2.4.2. Safety precautions
CARCINOGENIC, IRRITANT, CORROSIVE and TOXIC
Note: Osmium tetroxide is highly toxic and volatile and should be used and stored only in a chemical fume hood.
3. Examples
Below are examples of how the same 3D culture of human keratinocytes (HaCaT) can be processed and subsequently imaged in alternative ways:
Figure 1. Human keratinocyte cell line (HaCaT) grown in Alvetex Scaffold (7 days air exposure). The subsequent culture was fixed in Bouin’s fixative and processed for paraffin wax embedding and sectioning. The sectioned materials (10 µm) were stained with Haematoxylin and Eosin for morphological analysis.

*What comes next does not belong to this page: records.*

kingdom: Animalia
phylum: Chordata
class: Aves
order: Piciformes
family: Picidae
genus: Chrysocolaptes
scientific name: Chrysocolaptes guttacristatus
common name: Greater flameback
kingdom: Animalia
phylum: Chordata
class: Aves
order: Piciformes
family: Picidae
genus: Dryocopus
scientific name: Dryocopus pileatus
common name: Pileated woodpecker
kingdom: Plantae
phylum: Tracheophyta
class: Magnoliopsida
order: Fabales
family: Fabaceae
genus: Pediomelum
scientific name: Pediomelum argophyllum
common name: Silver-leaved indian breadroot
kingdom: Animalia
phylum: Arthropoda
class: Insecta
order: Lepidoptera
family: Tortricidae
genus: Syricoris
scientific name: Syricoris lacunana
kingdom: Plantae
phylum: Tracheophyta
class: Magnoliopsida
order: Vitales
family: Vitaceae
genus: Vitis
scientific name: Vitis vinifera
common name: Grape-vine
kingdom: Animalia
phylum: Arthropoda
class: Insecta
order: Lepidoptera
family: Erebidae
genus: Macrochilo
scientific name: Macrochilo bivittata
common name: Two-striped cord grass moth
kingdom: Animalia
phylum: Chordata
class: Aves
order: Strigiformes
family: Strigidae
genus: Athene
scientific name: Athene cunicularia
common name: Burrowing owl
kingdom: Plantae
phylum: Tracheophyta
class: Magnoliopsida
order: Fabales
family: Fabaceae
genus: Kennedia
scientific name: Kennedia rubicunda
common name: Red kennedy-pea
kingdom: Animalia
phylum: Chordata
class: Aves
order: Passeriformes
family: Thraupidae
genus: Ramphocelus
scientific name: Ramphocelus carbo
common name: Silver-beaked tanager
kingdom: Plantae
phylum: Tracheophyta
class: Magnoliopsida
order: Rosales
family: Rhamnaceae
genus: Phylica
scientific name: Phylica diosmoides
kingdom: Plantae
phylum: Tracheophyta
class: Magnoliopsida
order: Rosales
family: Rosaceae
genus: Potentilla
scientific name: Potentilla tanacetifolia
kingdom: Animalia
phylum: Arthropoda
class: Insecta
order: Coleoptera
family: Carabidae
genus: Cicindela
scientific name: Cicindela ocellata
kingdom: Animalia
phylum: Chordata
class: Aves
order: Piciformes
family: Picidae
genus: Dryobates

Figure 2. Human keratinocyte cell line (HaCaT) grown in Alvetex Scaffold (7 days air
exposure). The subsequent culture was fixed in 4 % paraformaldehyde and processed for paraffin wax embedding and immunohistochemical analysis by fluorescent microscopy. The three images from the same region show; phase (top), blue fluorescent Hoescht 33258 nuclei stain (middle) and Ki67 staining (bottom).
Figure 3. Human keratinocyte cell line (HaCaT) grown in Alvetex Scaffold (7 days air exposure). The subsequent culture was primarily fixed in Karnovsky’s fixative followed by a secondary fixative osmium tetroxide and processed for resin embedding (L R White resin). Resin sections (1 µm) were stained with Toluidene Blue for structural analysis by light microscopy.
Figure 4. Human keratinocyte cell line (HaCaT) grown in Alvetex Scaffold (28 days air exposure). The subsequent culture was primarily fixed in Karnovsky’s fixative followed by a secondary fixative osmium tetroxide and processed for structural analysis by scanning electron microscopy. For scale see bar inserts.